Problem statement: Every record that follows should be copied exactly. No picture belongs in the copy.

The data:
____

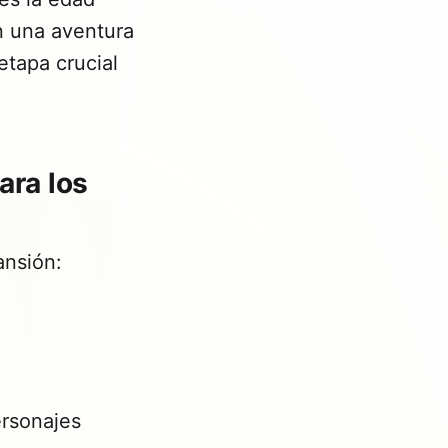
n una aventura
tapa crucial
ara los
ansión:
rsonajes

____

Task answer:
n una aventura
tapa crucial
ara los
ansión:
rsonajes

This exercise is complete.